The Member for Warrego said she had been advised members of the local drought committee had expressed a desire to reconvene and reassess the decision to remove the Western Down Regional Council area's drought declaration, but had been denied the opportunity by the Department of Agriculture.
"I have written to the Minister asking for the Western Downs Regional Council local drought committee to be reconvened so the committee can reassess the drought conditions across the council area,” Ms Leahy said.
"The outlook from the Weather Bureau is not looking promising and the conditions are deteriorating across the region.
"Western Downs primary producers cannot wait until April 2019 for the drought committee to meet again.”
Callide MP Colin Boyce agreed with Ms Leahy, saying he'd been contacted by numerous concerned landholders.
"Everybody's wondering why we were taken off it in the first place, it was not the right decision to make at the time,” Mr Boyce said.
But Queensland Agriculture Minister Mark Furner has stood by the decision.
"When making or revoking drought declarations, I consider the advice given to me by Local Drought Committees,” Mr Furner said.
"The LDC members freely give their time to serve their communities and must be able to perform assessments and make recommendations without being subject to lobbying.”
Mr Furner said the committee took into account whether the region was experiencing a once in 10-15 year rainfall deficiency, how useful the rain was, the condition of livestock, water availability and other factors including high temperatures.
But for Mr Boyce, the decision doesn't reflect the reality.
"Obviously we did have some temporary rain in the summer this year, just because it rains doesn't necessarily mean that's the end of the drought.
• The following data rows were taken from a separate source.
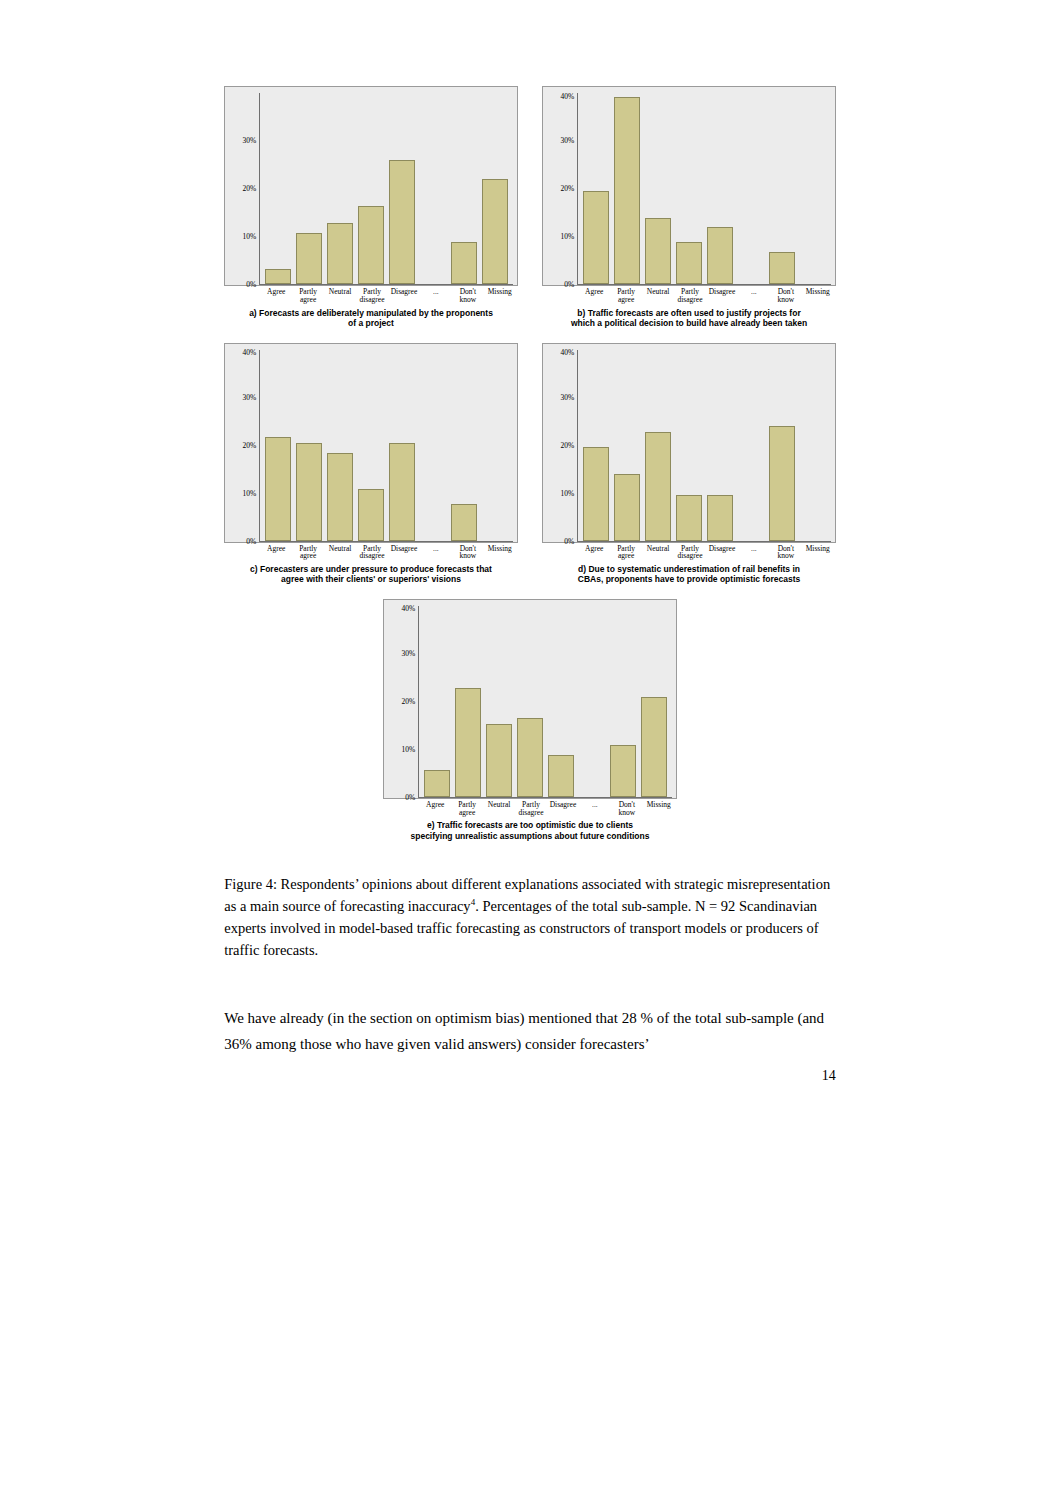0% 10% 20% 30%
Agree Partly
agree Neutral Partly
disagree Disagree ... Don't
know Missing
a) Forecasts are deliberately manipulated by the proponents
of a project
0% 10% 20% 30% 40%
Agree Partly
agree Neutral Partly
disagree Disagree ... Don't
know Missing
b) Traffic forecasts are often used to justify projects for
which a political decision to build have already been taken
0% 10% 20% 30% 40%
Agree Partly
agree Neutral Partly
disagree Disagree ... Don't
know Missing
c) Forecasters are under pressure to produce forecasts that
agree with their clients' or superiors' visions
0% 10% 20% 30% 40%
Agree Partly
agree Neutral Partly
disagree Disagree ... Don't
know Missing
d) Due to systematic underestimation of rail benefits in
CBAs, proponents have to provide optimistic forecasts
0% 10% 20% 30% 40%
Agree Partly
agree Neutral Partly
disagree Disagree ... Don't
know Missing
e) Traffic forecasts are too optimistic due to clients
specifying unrealistic assumptions about future conditions
Figure 4: Respondents’ opinions about different explanations associated with strategic misrepresentation as a main source of forecasting inaccuracy4. Percentages of the total sub-sample. N = 92 Scandinavian experts involved in model-based traffic forecasting as constructors of transport models or producers of traffic forecasts.
We have already (in the section on optimism bias) mentioned that 28 % of the total sub-sample (and 36% among those who have given valid answers) consider forecasters’
14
Obviously western Queensland is in dire straits as far as the drought goes, as is New South Wales, southern Queensland,” he said.
Mr Furner said Western Downs farmers who were no longer drought-declared but still suffering could apply for a Droughted Property declaration, to access government support.
Ms Leahy urged affected producers to do so, but said she was concerned about the effect of extra processes in a stressful time for landholders.
"Had the Western Downs not been prematurely removed from the drought list by the State Government, landholders would not be burdened with this additional paperwork at an already difficult time,” Ms Leahy said.
"I am concerned that if we don't get Western Downs back on the list of drought declared shires the area may miss out on other funding streams that specifically target drought declared areas.”